Companheiro de R10 não vingou
Seja no campo, na quadra ou no futebol de areia, Marcos Plínio Vieira Almeida teve a oportunidade de atuar com Ronaldinho. Meia-esquerda no time de futebol do Grêmio, ele acompanhou toda a trajetória do atacante do Flamengo até a chegada ao profissional do Tricolor gaúcho.
- Eu fui para São Paulo quando ele começou a jogar no time de cima. Desde novo mostrava muito talento e já chamava a atenção de todos. Eu jogava pelo lado esquerdo e ele caindo mais pela direita. Às vezes, o técnico deixava Ronaldinho mais avançado e eu com a armação - contou Almeida.
Depois de tantos anos de convivência, os contatos, agora, são praticamente inexistentes:
- Há muito tempo não falo com ele. Acabamos perdendo o contato. E não irei ao jogo, domingo.
Ao contrário do camisa 10, porém, Marcos não teve as mesmas oportunidades que o amigo. Depois de tentar a sorte no futebol uruguaio e de uma viagem para a Nova Zelândia ele retornou a Porto Alegre no fim de 2009.
- Tive na Portuguesa e no São Paulo. Cheguei a pegar Ricardo Oliveira e, no São Paulo, treinava uma categoria acima do Kaká - contou.

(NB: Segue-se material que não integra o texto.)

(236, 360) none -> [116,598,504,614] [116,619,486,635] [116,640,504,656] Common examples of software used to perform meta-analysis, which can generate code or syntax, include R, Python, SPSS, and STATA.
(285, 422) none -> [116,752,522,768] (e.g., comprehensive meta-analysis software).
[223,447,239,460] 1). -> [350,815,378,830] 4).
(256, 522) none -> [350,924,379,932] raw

Marcos exibe camisa usada por Ronaldinho no time de salão na quadra em que eles jogavam/ Foto: Eduardo Mendes
Bate-bola
Cleon Espinosa
Técnico de Ronaldinho no futsal e irmão de valdir espinosa
Como surgiu o time de futsal?
Ele já estava começando na seleção do Grêmio e os melhores de lá jogavam para nosso time. Utilizamos o nome da Procerg (Companhia de Processamento de Dados do Estado do Rio Grande do Sul) na camisa e os pais ajudavam. O Grêmio sabia disso e até tinha interesse em deixá-los jogar lá para que os meninos mantivessem uma atividade e não jogassem em outros clubes da cidade. Disputamos o campeonato municipal para depois ir para o Estadual.
E como era o Ronaldinho na quadra? Tinha a mesma desenvoltura?
A habilidade ele já tinha. Isso era notório. Ele sempre jogava em uma categoria acima. Todos tinham medo de encará-lo com a bola. Ele chegou a jogar com garotos três anos acima de sua idade. E o salão o ajudou muito também.
Gremistas treinam no CT Cristal. Foi ali que Ronaldinho começou na escolinha do Grêmio/ Foto: Eduardo Mendes
Com a palavra
Paulo Estigarribia
Supervisor da base do Grêmio na época em Ronaldinho estava lá
Quando Ronaldinho estava para ir para o infantil, um empresário famoso, que prefiro não dizer o nome, chegou a me oferecer R$ 20 mil para que o levasse até a casa da mãe do jogador. Comentei com um amigo que trabalhava ano Grêmio e disse para ele avisar a dona Miguelina (mãe de Ronaldinho) que o pessoal iria para cima. Foi então que o Grêmio passou a dar uma ajuda de custo para o jogador ainda no infantil. Isso só acontecia quando os jogadores eram da categoria juvenil. Apesar disso e do fato de todos ficarem em cima, Ronaldinho nunca teve privilégios no clube por causa do irmão. O senhor acredita que a pressão da torcida do Grêmio, amanhã, poderá influenciar no rendimento do jogador em campo?
De jeito nenhum. Desde garoto está acostumado com isso. Eram todos em cima dele, ginásios lotados e ninguém dava moleza. Ele gosta de jogar futebol e será isso que ele irá fazer em campo.